- **DATASET**
====

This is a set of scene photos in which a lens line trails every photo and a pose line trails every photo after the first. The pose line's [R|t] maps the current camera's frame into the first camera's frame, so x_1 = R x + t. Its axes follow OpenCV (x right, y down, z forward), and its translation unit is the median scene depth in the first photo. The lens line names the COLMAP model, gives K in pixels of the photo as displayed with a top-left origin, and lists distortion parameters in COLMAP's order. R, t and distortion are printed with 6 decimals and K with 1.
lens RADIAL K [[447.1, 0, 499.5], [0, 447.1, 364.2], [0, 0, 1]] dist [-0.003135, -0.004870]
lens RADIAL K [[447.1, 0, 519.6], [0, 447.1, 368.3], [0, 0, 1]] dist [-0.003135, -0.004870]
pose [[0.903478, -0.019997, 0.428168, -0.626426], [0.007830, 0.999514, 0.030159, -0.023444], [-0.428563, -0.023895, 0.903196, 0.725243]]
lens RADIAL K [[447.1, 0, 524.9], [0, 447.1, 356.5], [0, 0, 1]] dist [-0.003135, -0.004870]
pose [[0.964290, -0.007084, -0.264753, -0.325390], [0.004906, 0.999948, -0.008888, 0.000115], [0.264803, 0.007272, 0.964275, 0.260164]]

====

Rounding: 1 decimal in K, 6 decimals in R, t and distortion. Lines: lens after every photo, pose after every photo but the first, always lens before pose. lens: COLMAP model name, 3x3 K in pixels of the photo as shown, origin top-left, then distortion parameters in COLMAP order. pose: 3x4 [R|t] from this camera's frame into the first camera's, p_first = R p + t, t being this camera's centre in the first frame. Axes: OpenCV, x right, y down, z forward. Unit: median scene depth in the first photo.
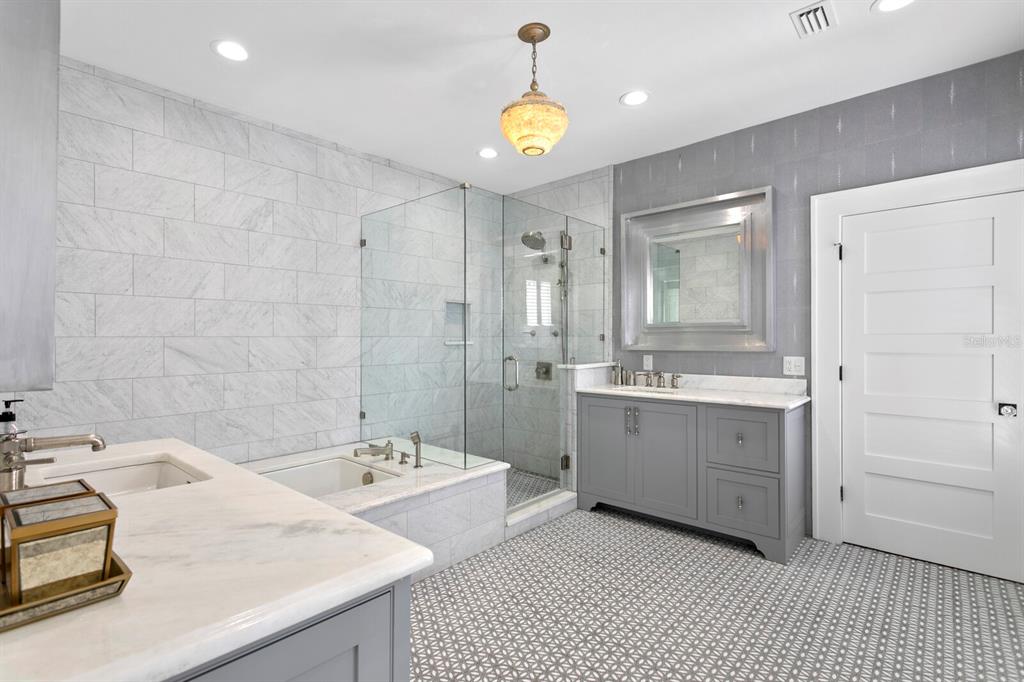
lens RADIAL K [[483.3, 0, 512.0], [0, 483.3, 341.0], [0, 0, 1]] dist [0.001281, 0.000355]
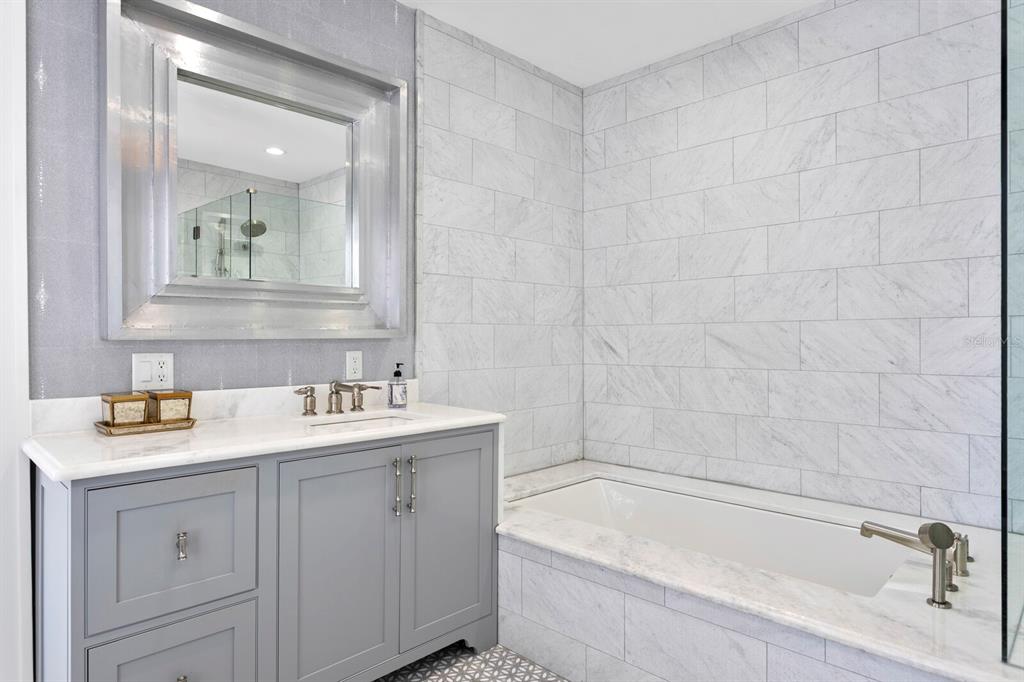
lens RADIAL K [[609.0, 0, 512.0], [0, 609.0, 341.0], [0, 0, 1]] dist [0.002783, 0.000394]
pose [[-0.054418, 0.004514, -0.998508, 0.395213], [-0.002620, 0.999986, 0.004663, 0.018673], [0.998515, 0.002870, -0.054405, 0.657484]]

====

- **WHAT TO WORK ON**
Write out the material above word for word, from the line with "This is a set" up to and including the line with "0.007272, 0.964275, 0.260164]]".

- **EXPECTED ANSWER**
This is a set of scene photos in which a lens line trails every photo and a pose line trails every photo after the first. The pose line's [R|t] maps the current camera's frame into the first camera's frame, so x_1 = R x + t. Its axes follow OpenCV (x right, y down, z forward), and its translation unit is the median scene depth in the first photo. The lens line names the COLMAP model, gives K in pixels of the photo as displayed with a top-left origin, and lists distortion parameters in COLMAP's order. R, t and distortion are printed with 6 decimals and K with 1.
lens RADIAL K [[447.1, 0, 499.5], [0, 447.1, 364.2], [0, 0, 1]] dist [-0.003135, -0.004870]
lens RADIAL K [[447.1, 0, 519.6], [0, 447.1, 368.3], [0, 0, 1]] dist [-0.003135, -0.004870]
pose [[0.903478, -0.019997, 0.428168, -0.626426], [0.007830, 0.999514, 0.030159, -0.023444], [-0.428563, -0.023895, 0.903196, 0.725243]]
lens RADIAL K [[447.1, 0, 524.9], [0, 447.1, 356.5], [0, 0, 1]] dist [-0.003135, -0.004870]
pose [[0.964290, -0.007084, -0.264753, -0.325390], [0.004906, 0.999948, -0.008888, 0.000115], [0.264803, 0.007272, 0.964275, 0.260164]]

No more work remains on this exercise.